Copy out the Wikileaks passage below in full, word for word.

SUPPLIED PASSAGE
====================

The hack that made Wikileaks famous

Other than the 30,000 Hillary Clinton emails from a private server dumped in March last year, Assange has shone the light on a corrupt Kenyan president that included billions in missing money and multiple whistleblower deaths. But the most defining moment was in 2010, when Wikileaks dropped decrypted footage of US soldiers picking off Iraqi civilians and two Reuters journalists from a helicopter like they were playing a video game. The official statement from the military before the video’s release was that all victims were insurgents and the US military had no idea how they were killed or by whom.

Is Wikileaks carrying out good or evil?

Other than the fact it allowed Donald Trump a free run to becoming president, Wikileaks considers itself a sort of digital Robin Hood if you will—shaming the rich and powerful for the good of the common people. In this 1990s blog rant, Assange made clear that he intended to expose injustice and to help overthrow it for the common good: “The more secretive or unjust an organisation is, the more leaks induce fear and paranoia in its leadership and planning coterie… Since unjust systems, by their nature, induce opponents, and in many places barely have the upper hand, mass leaking leaves them exquisitely vulnerable to those who seek to replace them with more open forms of governance.”

====================

DATA UNDER STUDY

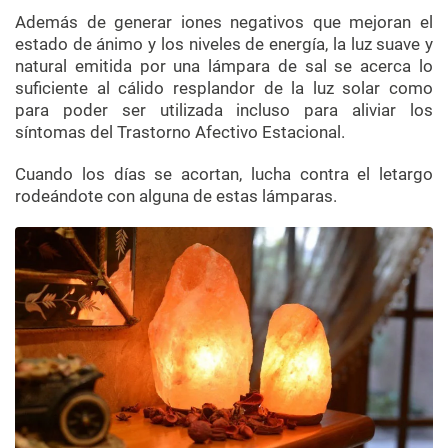
Además de generar iones negativos que mejoran el
estado de ánimo y los niveles de energía, la luz suave y
natural emitida por una lámpara de sal se acerca lo
suficiente al cálido resplandor de la luz solar como
para poder ser utilizada incluso para aliviar los
síntomas del Trastorno Afectivo Estacional.
Cuando los días se acortan, lucha contra el letargo
rodeándote con alguna de estas lámparas.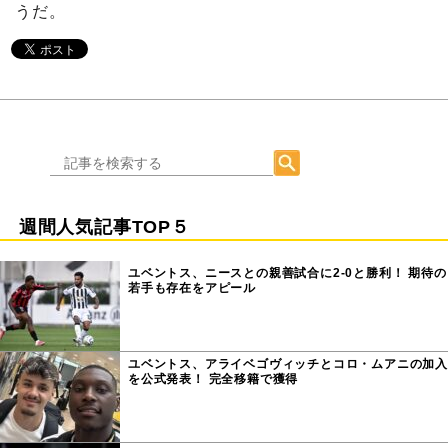
うだ。
週間人気記事TOP５
ユベントス、ニースとの親善試合に2-0と勝利！ 期待の
若手も存在をアピール
ユベントス、アライベゴヴィッチとコロ・ムアニの加入
を公式発表！ 完全移籍で獲得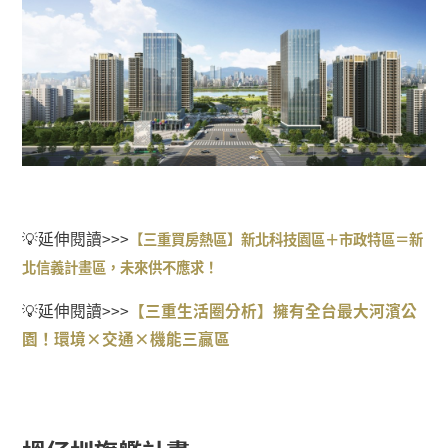
💡延伸閱讀>>>
【三重買房熱區】新北科技園區＋市政特區＝新
北信義計畫區，未來供不應求！
💡延伸閱讀>>>
【三重生活圈分析】擁有全台最大河濱公
園！環境×交通×機能三贏區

====================

ANSWER TO THIS PROBLEM
The hack that made Wikileaks famous

Other than the 30,000 Hillary Clinton emails from a private server dumped in March last year, Assange has shone the light on a corrupt Kenyan president that included billions in missing money and multiple whistleblower deaths. But the most defining moment was in 2010, when Wikileaks dropped decrypted footage of US soldiers picking off Iraqi civilians and two Reuters journalists from a helicopter like they were playing a video game. The official statement from the military before the video’s release was that all victims were insurgents and the US military had no idea how they were killed or by whom.

Is Wikileaks carrying out good or evil?

Other than the fact it allowed Donald Trump a free run to becoming president, Wikileaks considers itself a sort of digital Robin Hood if you will—shaming the rich and powerful for the good of the common people. In this 1990s blog rant, Assange made clear that he intended to expose injustice and to help overthrow it for the common good: “The more secretive or unjust an organisation is, the more leaks induce fear and paranoia in its leadership and planning coterie… Since unjust systems, by their nature, induce opponents, and in many places barely have the upper hand, mass leaking leaves them exquisitely vulnerable to those who seek to replace them with more open forms of governance.”